With a couple of dozen homes online in upstate New York, we conducted an analysis to demonstrate what we can learn from comparing the cooling needs of homes there to our large sample of homes in Austin.
Beyond accents and cuisine, there are a lot of differences between New York and Texas. Texas has famously hot summers. But most of the homes in our sample here are built to high efficiency standards, and many of them have rooftop solar. That means we can see how heat and efficiency and on-site clean energy interact and impact energy use and cost.
Because upstate New York has cooler summers, fewer homes there have full-home central air. At the same time, they are very well insulated to stay warm during cold winters.
All this to say that we were interested to see how our homes in these two regions compared now and what will happen in the future as climate change brings warmer summers to most of the country.
We performed a series of regressions to explore differences in the cooling load between homes in Austin, TX homes and Ithaca, NY. Our cooling load data is unique because we individually measure home circuits that power air handlers, condenser units and window air conditioners at one-second intervals, and we can combine that with home size, age and thermostat setpoint data for our sample of homes. After normalizing the sample HVAC loads for temperature, we found that cooling load is more strongly related to home size than it is to home age and thermostat setpoint. However, there were still unexplained differences in our data that we will need to dig deeper to understand.

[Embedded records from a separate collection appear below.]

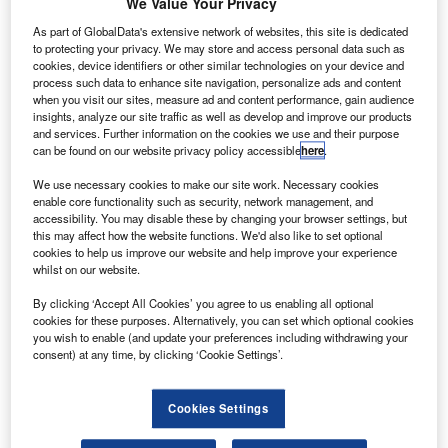
We Value Your Privacy
Solifi rolls out automotive finance ESG compliance tool
As part of GlobalData's extensive network of websites, this site is dedicated
to protecting your privacy. We may store and access personal data such as
News
cookies, device identifiers or other similar technologies on your device and
process such data to enhance site navigation, personalize ads and content
ComfortDelGro secures $73.47m loan from DBS to
when you visit our sites, measure ad and content performance, gain audience
decarbonise UK fleet
insights, analyze our site traffic as well as develop and improve our products
and services. Further information on the cookies we use and their purpose
can be found on our website privacy policy accessible
here
.
Sign up for our daily news round-up!
We use necessary cookies to make our site work. Necessary cookies
Give your business an edge with our leading
enable core functionality such as security, network management, and
industry insights.
accessibility. You may disable these by changing your browser settings, but
Sign up
this may affect how the website functions. We'd also like to set optional
cookies to help us improve our website and help improve your experience
whilst on our website.
By clicking ‘Accept All Cookies’ you agree to us enabling all optional
cookies for these purposes. Alternatively, you can set which optional cookies
you wish to enable (and update your preferences including withdrawing your
Stu Robarts
consent) at any time, by clicking ‘Cookie Settings’.
What are the implications of autonomous driving for car
insurance?
Features
Cookies Settings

Our analysis uncovered a few areas where policymakers and researchers should focus their efforts:
- Two-way heat pumps have great potential to meet growing cooling demand without a disproportionate increase in energy demand.
- Efficiency, efficiency, efficiency. Advocates have said for years that the cheapest and cleanest kilowatt is the one you never have to use. From more efficient cooling systems to more insulation and tighter building envelopes, efficiency measures should be a major focus of federal, state and local energy policy.
- Existing and emerging technology has significant potential to ease the increase in cooling demand. Demand response and on-site solar+storage can shave meaningful demand from the grid.